* [EXERCISE DETAILS]: From the records below, pull each line that has "ключ".

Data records
________________________________________

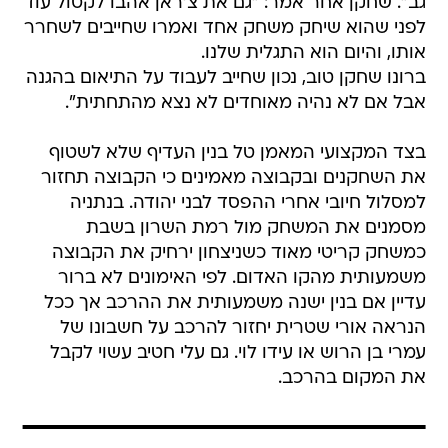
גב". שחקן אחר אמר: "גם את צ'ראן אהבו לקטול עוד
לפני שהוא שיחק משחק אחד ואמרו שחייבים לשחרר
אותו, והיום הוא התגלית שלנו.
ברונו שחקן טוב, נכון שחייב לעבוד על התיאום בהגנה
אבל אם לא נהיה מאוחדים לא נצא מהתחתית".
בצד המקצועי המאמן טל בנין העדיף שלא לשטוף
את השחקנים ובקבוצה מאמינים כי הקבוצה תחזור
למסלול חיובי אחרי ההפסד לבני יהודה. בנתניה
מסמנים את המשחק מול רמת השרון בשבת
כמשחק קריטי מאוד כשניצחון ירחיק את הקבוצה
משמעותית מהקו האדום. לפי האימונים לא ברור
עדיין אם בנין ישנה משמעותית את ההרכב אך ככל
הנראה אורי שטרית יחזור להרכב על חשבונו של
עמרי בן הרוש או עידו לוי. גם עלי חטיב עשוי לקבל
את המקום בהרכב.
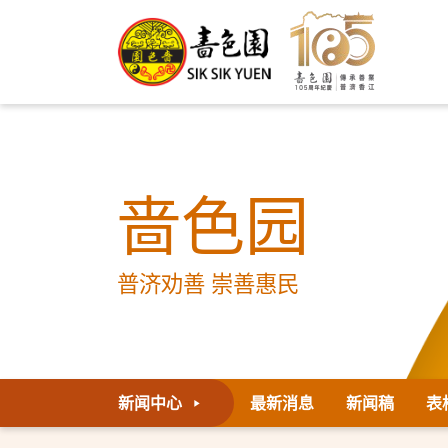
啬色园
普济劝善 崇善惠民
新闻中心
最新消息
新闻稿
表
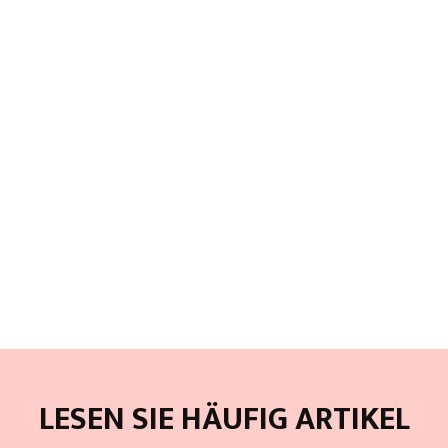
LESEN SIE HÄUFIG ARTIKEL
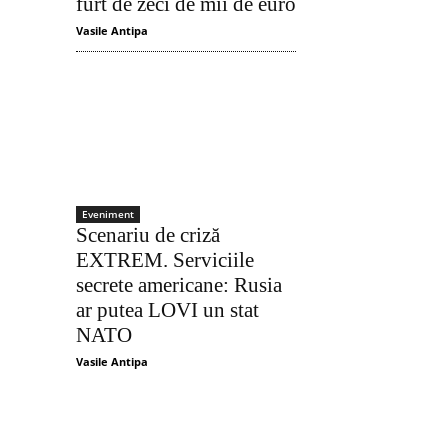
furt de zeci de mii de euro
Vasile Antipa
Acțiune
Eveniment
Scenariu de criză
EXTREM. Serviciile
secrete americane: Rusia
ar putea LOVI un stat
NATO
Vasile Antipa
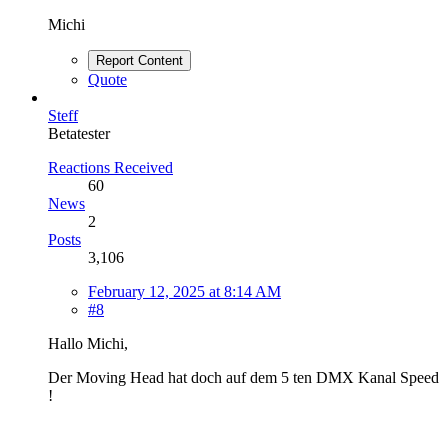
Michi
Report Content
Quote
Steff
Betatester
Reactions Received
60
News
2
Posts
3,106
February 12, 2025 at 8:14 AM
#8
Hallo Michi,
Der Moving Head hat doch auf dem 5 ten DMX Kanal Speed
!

________________________________________

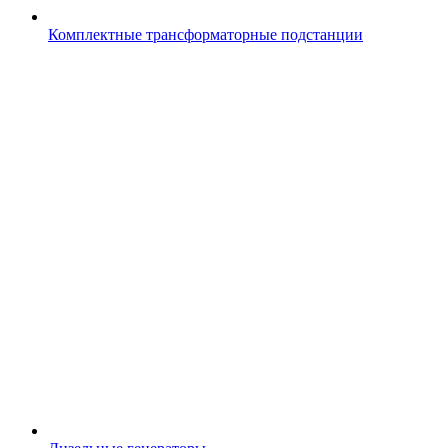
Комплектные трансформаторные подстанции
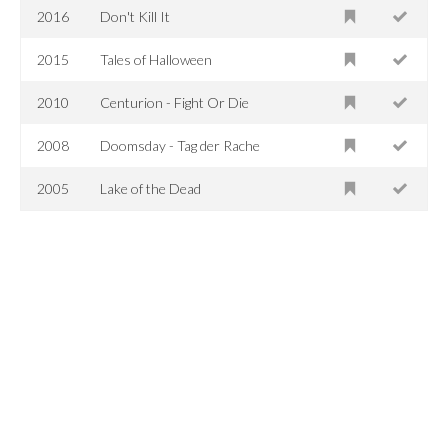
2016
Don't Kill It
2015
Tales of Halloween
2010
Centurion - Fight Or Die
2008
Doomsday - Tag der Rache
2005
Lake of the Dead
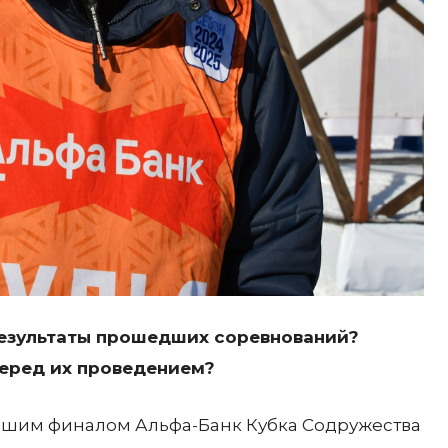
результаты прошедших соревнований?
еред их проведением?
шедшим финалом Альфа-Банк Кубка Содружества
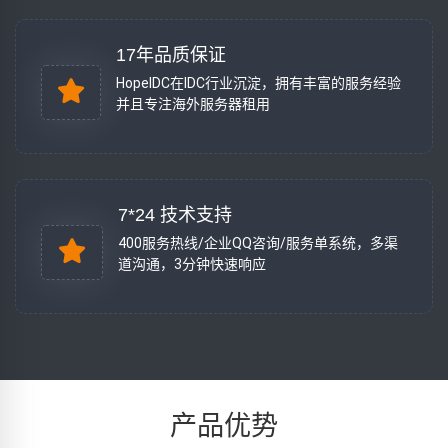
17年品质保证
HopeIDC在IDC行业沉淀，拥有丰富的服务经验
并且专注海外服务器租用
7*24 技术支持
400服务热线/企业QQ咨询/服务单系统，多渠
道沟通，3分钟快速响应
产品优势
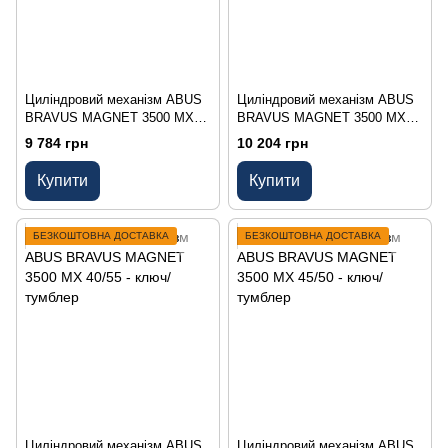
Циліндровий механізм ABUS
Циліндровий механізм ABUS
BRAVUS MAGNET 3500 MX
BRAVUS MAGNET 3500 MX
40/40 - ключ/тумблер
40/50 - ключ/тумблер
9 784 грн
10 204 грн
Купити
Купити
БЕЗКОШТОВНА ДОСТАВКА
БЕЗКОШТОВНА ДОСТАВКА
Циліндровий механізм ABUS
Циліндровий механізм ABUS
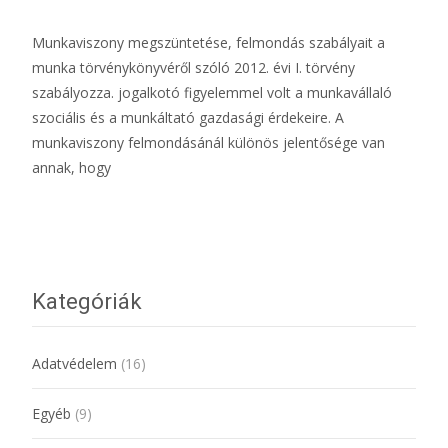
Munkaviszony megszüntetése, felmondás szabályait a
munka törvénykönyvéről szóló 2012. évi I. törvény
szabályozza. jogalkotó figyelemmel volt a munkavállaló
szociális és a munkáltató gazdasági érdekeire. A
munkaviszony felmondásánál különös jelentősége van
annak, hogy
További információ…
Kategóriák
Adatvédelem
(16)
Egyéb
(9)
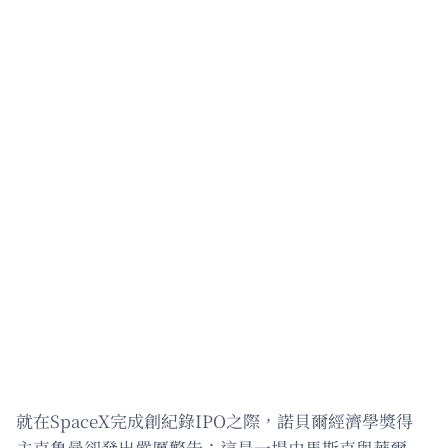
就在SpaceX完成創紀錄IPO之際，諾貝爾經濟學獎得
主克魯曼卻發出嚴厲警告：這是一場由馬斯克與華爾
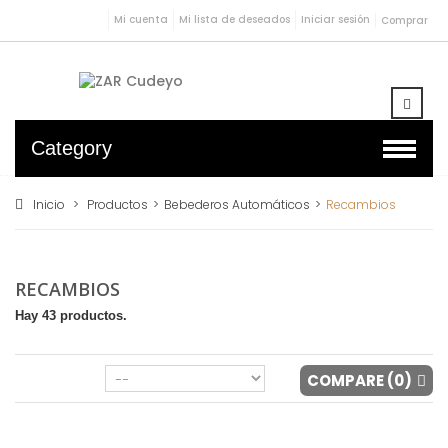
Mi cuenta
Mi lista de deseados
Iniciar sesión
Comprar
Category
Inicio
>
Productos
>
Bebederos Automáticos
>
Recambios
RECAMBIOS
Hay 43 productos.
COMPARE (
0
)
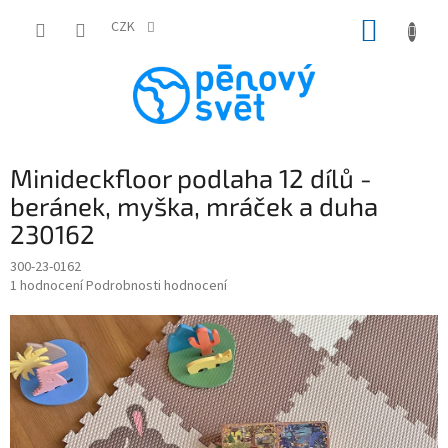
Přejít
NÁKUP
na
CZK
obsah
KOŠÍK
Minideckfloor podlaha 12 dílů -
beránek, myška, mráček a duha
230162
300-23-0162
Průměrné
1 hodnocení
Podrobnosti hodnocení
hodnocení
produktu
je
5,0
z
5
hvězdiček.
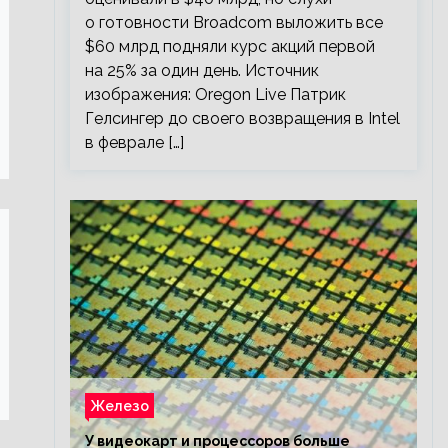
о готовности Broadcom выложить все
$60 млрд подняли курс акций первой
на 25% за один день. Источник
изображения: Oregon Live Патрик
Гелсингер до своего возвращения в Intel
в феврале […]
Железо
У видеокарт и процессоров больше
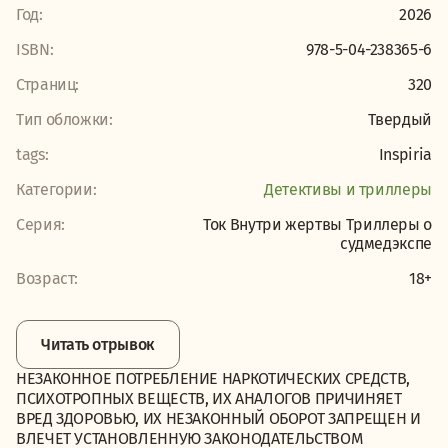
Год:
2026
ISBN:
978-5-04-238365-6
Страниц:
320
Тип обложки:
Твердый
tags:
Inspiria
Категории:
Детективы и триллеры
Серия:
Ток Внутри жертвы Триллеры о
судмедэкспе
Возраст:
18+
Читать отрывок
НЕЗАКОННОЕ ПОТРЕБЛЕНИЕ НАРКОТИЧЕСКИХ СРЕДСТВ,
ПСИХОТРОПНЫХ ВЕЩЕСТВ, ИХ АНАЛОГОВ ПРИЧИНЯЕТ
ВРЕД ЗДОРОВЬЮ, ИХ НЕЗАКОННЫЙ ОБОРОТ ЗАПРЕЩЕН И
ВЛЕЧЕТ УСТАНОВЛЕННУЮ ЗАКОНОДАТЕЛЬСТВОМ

________________________________________

* [TASK OUTPUT]:
40/40 - ключ/тумблер
40/50 - ключ/тумблер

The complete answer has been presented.